If anyone still thinks Larry Ellison is only mischief making by mounting a hostile takeover of PeopleSoft, the Oracle CEO has taken action to convince them otherwise, by bumping up his offer price by $1.2 billion.
The higher bid comes two days after Oracle met with major PeopleSoft investors in Boston and found that they were not happy with the original $16 a share bid. That offer has now been raised to $19.50, which Ellison indicated was in the price range that the shareholders indicated would be appropriate.
"Many of those shareholders indicated the prices at which they would tender their shares. Therefore, Oracle is raising its all-cash offer to $19.50 per share," he said. "Oracle remains committed to acquiring PeopleSoft and will not be deterred by management's maneuvers to maintain control of a company they do not own. Contrary to what PeopleSoft management would have you believe, Oracle intends to fully support PeopleSoft customers and products for many years to come. Satisfying those customers is the key to the success of this acquisition."
Ellison's view was repeated by Oracle chief financial officer Jeff Henley. ``Through these meetings, we've received a broad range of feedback from investors who control the majority of PeopleSoft shares,'' said Henley.``We listened closely to the shareholders.''
Analysts took Oracle's raising of the bid price as clear signal that this is a serious play. "Raising its bid...puts Oracle much closer to a deal PeopleSoft’s stockholders may be willing to accept," said Randy Weston of AMR Research. "The majority of PeopleSoft stock is in the hands of institutional investors with whom Oracle has met and who have indicated that this price is much more attractive."
Weston reckons that Oracle's chances of success are getting stronger. "If Oracle does indeed have institutional investors on board, there isn’t a lot short of court order that could stop this deal," he said.
For its part, PeopleSoft has taken actions to improve the chances of success for its own planned takeover of JD Edwards by raising its offer to $1.75 billion and raising the amount of hard cash it would pay, eliminating the need for a PeopleSoft shareholder vote on the acquisition in the process.
This has caused Oracle to become the latest in the triangle to mount legal action, alleging that the PeopleSoft moves are intended to shareholders from voting on Oracle's offer and that PeopleSoft board members are breaching their fiduciary duties by failing to act in the best interest of PeopleSoft shareholders. Oracle seeks to nullify PeopleSoft's offer for JD Edwards and to cancel PeopleSoft's "poison pill" provision which prevent a hostile bid.
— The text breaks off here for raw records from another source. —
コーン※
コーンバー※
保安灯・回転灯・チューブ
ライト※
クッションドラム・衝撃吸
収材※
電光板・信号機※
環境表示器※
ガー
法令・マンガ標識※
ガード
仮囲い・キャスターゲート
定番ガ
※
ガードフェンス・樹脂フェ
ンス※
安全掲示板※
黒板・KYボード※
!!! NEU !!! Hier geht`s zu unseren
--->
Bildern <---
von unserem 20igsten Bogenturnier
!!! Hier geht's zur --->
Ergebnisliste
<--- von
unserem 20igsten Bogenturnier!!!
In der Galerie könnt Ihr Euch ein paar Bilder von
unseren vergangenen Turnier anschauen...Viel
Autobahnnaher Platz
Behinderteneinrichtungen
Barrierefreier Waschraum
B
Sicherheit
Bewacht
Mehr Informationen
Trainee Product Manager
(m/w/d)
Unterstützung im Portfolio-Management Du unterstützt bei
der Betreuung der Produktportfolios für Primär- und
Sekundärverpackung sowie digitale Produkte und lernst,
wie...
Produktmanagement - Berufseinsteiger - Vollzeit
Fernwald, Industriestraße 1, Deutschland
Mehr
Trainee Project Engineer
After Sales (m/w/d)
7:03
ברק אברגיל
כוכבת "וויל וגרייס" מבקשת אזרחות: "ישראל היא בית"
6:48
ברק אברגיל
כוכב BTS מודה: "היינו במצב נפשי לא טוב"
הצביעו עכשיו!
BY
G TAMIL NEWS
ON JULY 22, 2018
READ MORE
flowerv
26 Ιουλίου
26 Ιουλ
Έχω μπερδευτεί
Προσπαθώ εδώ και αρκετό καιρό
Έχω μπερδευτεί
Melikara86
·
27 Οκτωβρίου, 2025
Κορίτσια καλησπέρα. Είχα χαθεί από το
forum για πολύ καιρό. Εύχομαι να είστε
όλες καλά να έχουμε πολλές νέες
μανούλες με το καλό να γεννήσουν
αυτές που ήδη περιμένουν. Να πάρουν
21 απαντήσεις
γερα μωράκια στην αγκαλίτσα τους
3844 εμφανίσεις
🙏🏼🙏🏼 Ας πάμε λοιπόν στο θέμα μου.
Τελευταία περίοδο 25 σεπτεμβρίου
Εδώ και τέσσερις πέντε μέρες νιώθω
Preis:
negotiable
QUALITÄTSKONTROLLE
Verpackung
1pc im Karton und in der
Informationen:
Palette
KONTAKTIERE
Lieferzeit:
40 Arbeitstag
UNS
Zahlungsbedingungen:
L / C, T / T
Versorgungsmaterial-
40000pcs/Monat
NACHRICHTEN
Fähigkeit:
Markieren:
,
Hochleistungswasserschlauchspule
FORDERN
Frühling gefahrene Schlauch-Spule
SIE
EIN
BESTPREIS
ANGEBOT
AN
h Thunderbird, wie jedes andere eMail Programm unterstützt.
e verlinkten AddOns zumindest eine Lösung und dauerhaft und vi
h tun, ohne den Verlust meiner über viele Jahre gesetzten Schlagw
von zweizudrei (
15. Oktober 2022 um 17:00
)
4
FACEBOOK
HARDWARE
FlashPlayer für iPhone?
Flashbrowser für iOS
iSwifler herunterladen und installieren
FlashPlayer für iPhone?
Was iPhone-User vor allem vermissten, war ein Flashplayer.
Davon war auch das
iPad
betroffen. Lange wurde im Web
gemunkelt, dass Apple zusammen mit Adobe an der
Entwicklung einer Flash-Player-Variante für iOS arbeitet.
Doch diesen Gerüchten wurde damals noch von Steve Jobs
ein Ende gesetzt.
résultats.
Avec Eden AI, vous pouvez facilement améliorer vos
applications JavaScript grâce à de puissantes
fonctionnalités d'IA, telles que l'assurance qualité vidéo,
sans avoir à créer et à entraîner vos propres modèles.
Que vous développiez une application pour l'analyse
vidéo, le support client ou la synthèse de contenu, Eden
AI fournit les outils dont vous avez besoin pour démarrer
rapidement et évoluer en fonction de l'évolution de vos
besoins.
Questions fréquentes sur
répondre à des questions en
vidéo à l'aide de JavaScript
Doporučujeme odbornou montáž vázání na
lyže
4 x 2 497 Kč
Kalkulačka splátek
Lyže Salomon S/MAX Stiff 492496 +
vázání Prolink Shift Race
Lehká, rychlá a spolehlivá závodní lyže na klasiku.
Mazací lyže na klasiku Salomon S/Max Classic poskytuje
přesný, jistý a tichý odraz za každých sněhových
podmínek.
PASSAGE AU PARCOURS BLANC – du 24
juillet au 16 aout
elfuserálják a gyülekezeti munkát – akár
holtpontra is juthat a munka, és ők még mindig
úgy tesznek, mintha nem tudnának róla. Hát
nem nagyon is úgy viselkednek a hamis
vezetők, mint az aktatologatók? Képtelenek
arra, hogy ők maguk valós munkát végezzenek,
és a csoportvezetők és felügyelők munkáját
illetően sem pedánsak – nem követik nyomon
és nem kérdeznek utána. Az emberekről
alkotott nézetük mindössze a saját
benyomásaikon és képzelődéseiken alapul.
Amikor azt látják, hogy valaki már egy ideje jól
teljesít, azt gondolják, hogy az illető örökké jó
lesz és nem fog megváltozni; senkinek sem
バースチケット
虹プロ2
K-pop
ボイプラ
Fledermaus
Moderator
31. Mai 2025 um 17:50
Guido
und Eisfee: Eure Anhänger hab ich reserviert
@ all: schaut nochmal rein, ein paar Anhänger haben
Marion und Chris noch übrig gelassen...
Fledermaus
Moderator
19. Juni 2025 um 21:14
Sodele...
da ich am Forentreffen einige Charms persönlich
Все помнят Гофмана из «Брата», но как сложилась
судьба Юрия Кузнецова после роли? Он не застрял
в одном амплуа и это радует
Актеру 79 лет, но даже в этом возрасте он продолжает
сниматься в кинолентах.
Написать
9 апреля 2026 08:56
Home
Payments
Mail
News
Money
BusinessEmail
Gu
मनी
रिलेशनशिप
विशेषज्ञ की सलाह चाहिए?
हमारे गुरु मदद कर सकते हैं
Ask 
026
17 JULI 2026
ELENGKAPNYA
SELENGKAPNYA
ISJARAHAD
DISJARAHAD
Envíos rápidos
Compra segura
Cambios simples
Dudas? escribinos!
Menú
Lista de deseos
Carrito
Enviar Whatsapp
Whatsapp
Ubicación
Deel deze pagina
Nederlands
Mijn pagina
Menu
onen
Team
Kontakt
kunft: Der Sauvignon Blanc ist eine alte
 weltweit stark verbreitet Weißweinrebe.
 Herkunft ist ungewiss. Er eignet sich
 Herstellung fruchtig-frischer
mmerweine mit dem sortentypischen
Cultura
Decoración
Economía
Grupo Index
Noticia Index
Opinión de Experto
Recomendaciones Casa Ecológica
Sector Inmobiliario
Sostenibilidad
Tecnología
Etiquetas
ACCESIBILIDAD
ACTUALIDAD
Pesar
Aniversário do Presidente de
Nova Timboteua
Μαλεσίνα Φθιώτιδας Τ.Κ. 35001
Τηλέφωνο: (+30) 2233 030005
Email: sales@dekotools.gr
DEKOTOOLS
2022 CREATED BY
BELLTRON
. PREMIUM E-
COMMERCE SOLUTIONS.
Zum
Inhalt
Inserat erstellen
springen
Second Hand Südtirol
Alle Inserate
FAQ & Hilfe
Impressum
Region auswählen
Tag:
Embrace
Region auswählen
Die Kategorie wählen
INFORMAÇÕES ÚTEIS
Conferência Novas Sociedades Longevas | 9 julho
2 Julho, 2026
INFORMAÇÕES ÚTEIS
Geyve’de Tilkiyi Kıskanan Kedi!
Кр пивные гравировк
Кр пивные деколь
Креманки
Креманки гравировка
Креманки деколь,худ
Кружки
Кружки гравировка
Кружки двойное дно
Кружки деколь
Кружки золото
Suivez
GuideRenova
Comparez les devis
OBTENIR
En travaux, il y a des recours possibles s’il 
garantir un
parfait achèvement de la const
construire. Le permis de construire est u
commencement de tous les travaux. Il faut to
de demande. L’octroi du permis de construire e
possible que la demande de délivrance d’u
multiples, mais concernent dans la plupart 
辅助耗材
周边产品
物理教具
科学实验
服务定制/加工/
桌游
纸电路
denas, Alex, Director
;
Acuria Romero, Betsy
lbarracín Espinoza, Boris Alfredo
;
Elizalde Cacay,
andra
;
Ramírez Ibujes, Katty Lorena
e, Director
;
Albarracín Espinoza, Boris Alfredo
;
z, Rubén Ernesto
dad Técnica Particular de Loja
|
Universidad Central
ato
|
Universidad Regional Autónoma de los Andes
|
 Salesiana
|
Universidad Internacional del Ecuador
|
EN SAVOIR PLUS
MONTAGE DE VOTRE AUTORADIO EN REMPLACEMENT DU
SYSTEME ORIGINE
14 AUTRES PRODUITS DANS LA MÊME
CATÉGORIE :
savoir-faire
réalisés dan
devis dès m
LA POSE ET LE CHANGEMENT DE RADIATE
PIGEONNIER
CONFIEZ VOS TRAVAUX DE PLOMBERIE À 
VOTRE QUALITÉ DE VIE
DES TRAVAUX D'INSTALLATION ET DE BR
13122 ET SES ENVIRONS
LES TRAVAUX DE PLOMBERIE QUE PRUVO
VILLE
Earlier Ellison had reiterated his determination to see through the takeover. "We are determined to complete this acquisition," he said. "Now we are just talking about price. [PeopleSoft chief executive Craig] Conway said he couldn't imagine a price where he would sell. His shareholders have better imaginations than he does . They are saying they want more money. We understand that. We are talking."
Ellison dismissed antitrust concerns raised by PeopleSoft regarding Oracle's takeover, arguing that customers would benefit from having bigger, stronger competitors to take on SAP and Microsoft in the applications market. "There is no antitrust concern," he insisted, arguing that the market was not dominated by any one company. "The largest player in the market has 17 or 18 per cent.”
He also added that despite widespread speculation that his first action as PeopleSoft’s new owner would be to can the planned JD Edwards merger, he was in fact in favour of it. "I would love to have both PeopleSoft and JD Edwards," he said.